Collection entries
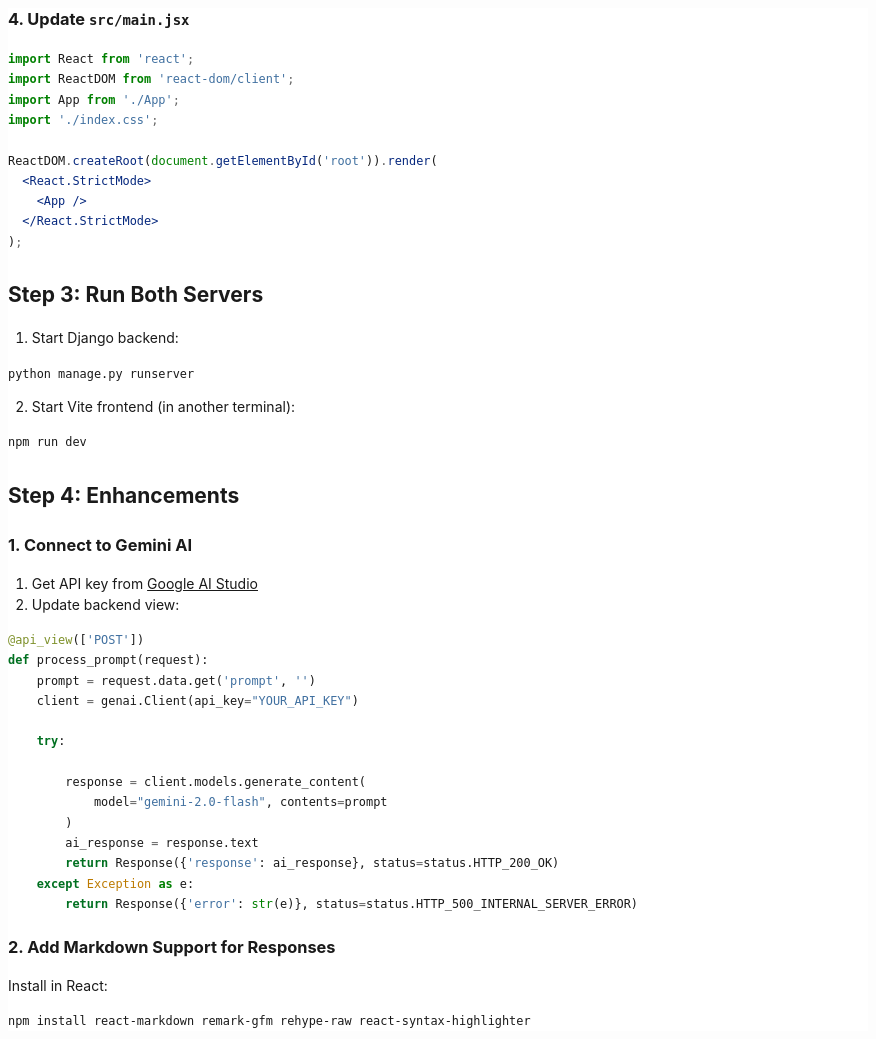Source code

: ### 4. Update `src/main.jsx`
```jsx
import React from 'react';
import ReactDOM from 'react-dom/client';
import App from './App';
import './index.css';

ReactDOM.createRoot(document.getElementById('root')).render(
  <React.StrictMode>
    <App />
  </React.StrictMode>
);
```

## Step 3: Run Both Servers

1. Start Django backend:
```bash
python manage.py runserver
```

2. Start Vite frontend (in another terminal):
```bash
npm run dev
```

## Step 4: Enhancements

### 1. Connect to Gemini AI
1. Get API key from [Google AI Studio](https://aistudio.google.com/)
2. Update backend view:
```python
@api_view(['POST'])
def process_prompt(request):
    prompt = request.data.get('prompt', '')
    client = genai.Client(api_key="YOUR_API_KEY")

    try:

        response = client.models.generate_content(
            model="gemini-2.0-flash", contents=prompt
        )
        ai_response = response.text
        return Response({'response': ai_response}, status=status.HTTP_200_OK)
    except Exception as e:
        return Response({'error': str(e)}, status=status.HTTP_500_INTERNAL_SERVER_ERROR)
```

### 2. Add Markdown Support for Responses

Install in React:
```bash
npm install react-markdown remark-gfm rehype-raw react-syntax-highlighter
```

_AIM OF THE TASK_
Count how many lines above hold the word "import", then reply with that number alone.

_EXERCISE OUTPUT_
4